[EXERCISE MATERIALS Boundary: Start]

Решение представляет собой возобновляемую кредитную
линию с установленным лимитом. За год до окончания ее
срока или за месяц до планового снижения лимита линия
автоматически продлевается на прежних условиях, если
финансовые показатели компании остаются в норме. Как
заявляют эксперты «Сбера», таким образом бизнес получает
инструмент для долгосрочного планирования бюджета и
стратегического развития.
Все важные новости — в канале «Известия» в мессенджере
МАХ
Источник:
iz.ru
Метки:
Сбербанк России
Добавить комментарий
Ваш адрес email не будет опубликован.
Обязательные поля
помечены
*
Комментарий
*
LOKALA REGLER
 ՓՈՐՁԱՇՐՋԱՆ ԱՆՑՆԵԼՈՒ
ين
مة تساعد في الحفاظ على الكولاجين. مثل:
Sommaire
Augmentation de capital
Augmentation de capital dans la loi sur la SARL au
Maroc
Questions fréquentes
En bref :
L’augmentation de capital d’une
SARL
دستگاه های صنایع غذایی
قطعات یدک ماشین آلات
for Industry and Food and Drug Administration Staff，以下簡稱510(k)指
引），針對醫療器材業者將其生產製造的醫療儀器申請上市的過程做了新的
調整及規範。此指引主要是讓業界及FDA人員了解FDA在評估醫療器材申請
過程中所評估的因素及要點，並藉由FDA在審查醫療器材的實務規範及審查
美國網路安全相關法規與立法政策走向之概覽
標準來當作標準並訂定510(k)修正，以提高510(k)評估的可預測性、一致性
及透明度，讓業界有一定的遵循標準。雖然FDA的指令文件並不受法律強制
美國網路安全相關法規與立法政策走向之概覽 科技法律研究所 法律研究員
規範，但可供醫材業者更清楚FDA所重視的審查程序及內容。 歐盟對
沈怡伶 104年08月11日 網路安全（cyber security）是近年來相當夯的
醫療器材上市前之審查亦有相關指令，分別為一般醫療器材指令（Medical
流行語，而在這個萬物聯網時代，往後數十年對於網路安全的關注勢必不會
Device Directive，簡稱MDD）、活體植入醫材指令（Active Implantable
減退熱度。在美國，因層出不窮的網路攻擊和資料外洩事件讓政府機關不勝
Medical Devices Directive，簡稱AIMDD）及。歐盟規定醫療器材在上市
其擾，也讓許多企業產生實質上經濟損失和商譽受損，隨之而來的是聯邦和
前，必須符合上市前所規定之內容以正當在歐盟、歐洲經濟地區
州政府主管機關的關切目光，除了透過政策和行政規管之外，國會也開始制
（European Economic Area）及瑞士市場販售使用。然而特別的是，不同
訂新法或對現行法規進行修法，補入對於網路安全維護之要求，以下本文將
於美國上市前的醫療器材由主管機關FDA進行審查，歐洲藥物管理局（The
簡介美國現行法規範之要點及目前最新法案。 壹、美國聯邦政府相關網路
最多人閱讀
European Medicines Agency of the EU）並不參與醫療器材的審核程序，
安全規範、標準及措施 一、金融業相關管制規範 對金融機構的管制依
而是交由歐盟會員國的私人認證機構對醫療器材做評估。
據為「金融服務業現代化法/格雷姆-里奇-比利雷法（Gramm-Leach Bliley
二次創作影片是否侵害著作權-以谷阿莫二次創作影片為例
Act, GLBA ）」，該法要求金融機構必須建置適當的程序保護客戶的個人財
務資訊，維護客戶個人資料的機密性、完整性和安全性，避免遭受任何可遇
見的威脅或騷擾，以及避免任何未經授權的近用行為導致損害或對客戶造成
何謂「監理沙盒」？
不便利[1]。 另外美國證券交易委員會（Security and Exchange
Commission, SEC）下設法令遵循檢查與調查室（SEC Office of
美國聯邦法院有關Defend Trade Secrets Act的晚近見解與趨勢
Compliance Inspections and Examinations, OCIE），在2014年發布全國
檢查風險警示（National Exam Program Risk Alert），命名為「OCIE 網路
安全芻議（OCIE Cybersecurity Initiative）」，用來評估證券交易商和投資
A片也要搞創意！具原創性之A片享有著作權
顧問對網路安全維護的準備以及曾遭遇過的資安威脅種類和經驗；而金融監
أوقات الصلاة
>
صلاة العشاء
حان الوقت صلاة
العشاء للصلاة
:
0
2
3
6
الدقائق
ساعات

[EXERCISE MATERIALS Boundary: End]

* [GOAL OF THE EXERCISE]:
Could you print exactly the lines from the one containing "حان الوقت صلاة" through the last line of the records above?

* [WORKED SOLUTION]:
حان الوقت صلاة
العشاء للصلاة
:
0
2
3
6
الدقائق
ساعات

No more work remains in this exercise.